Mandatory minimum laws lead to sentences that don’t match the crime

Life in prison for seven boxes of Sudafed? It just doesn’t make sense.

Mississippi’s habitual enhancement, which applies harsh mandatory minimum sentences to those with previous criminal records, even for relatively minor offenses creates unfair outcomes.

James Vardaman and his family are all too familiar with those outcomes. Vardaman’s third conviction because of his drug addiction qualified him to be sentenced as a habitual offender and since one of his prior convictions was a violent offense, sentencing as habitual offender meant life without the possibility of parole. Additionally, because his third conviction was for two offenses, he received two life sentences.

At the time of his arrest, Vardaman had served his time for his previous offense and had begun to turn his life around. He had found the dignity of work as a welder and was working with a crew building one of the local hospitals when the demon of addiction reared its head in his life yet again. He was arrested in Brandon where he was charged with having a precursor, seven empty boxes of Sudafed, and with conspiracy to cook methamphetamine.

Sixteen months after his arrest, Vardaman, sitting in a Rankin County courtroom, was convicted as a violent habitual offender, and sentenced to two life terms in prison – all for methamphetamine.

He is 15 years into his two life sentences.

“I used to be a taxpaying citizen with a good job, and it doesn’t seem fair to ask taxpayers to lock up people like me,” he said. “I served my time for my two previous convictions and it’s just not right to serve two life sentences for this.”

The impacts of his harsh sentence extend far beyond the four walls of his prison cell.

Vardaman’s wife Christina, now living in Texas with the youngest two of their six children, is doing all she can to hold the family together, and the introduction of COVID means that they have not seen Vardaman in over a year.

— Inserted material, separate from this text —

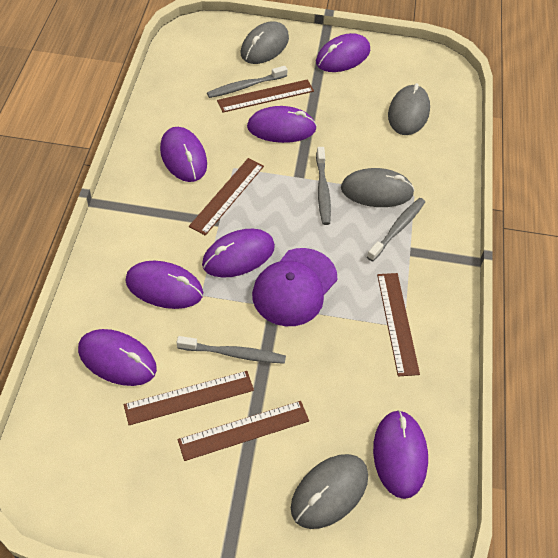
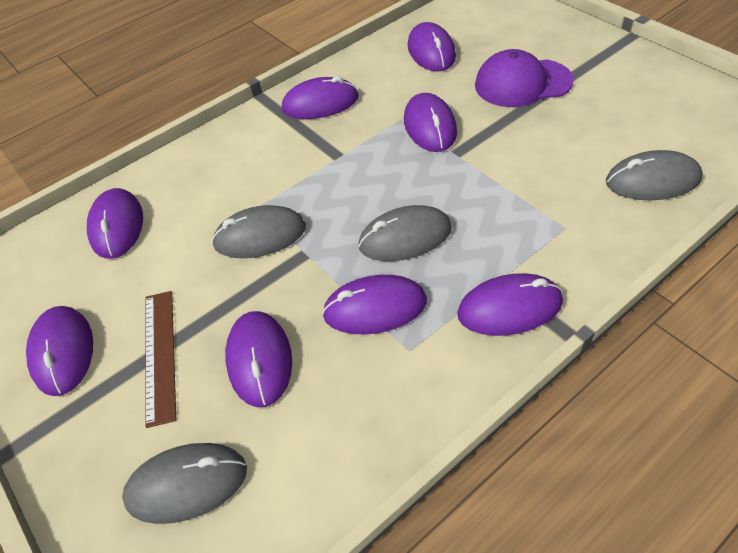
brown ruler: 5 -> 1
grey toothbrush: 4 -> 0
purple mouse: 7 -> 8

“It’s hard,” she said. “It’s been very hard on the kids. I don’t think they have built the bond with him that most kids have with their parents because we haven’t been able to see him.”

The habitual offender law ties the hands of the state’s judges by preventing them from exercising discretion and considering the facts of the case. Further, it applies sentences that can be grossly disproportionate to the underlying conduct. In recent years, states have moved to eliminate mandatory minimums to allow for individualized sentences that restore the notion of a punishment that fits the crime.

According to Grading Justice, Mississippi scored a “D” for its mandatory minimum sentencing laws. Lawmakers can take steps forward to improve that grade by making sure that mandatory minimums don’t apply to low-level conduct. Harsh sentences have a place and should be applied for particularly heinous crimes and a judge should have the ability to make that decision after hearing the case. Currently, Mississippi judges have the flexibility to suspend sentences up to 100 percent in their discretion, except in cases of individuals charged with habitual offenses.

“A judge should be able to determine the appropriate sentence instead of being forced to apply one that doesn’t always fit the crime,” said J. Robertson, Fellow on Criminal Justice Reform at Empower Mississippi. “No two crimes are the same and mandatory minimum sentences don’t make sense. We should be looking at intervention programs rather than imposing long, harsh sentences for minor crimes.”

Robertson noted that there was a push in 1994 under the Clinton-Biden Crime Bill to get tough on crime, but the nonsensical way in which it was implemented has harmed many Mississippians. It’s taken them away from their families, out of productive work, and drained Mississippi taxpayers.

“There is no science to say that this approach improves crime rates,” Robertson said. “That’s why most states are moving away from mandatory sentences.”

Placing the decision in the judge’s hands makes more sense.

“Judges are more connected with their communities than lawmakers in Jackson,” Robertson said, “and oftentimes they know these people and know the story. Eliminating a mandatory minimum sentence isn’t eliminating the sentence completely. It’s allowing the judge to apply an appropriate sentence.”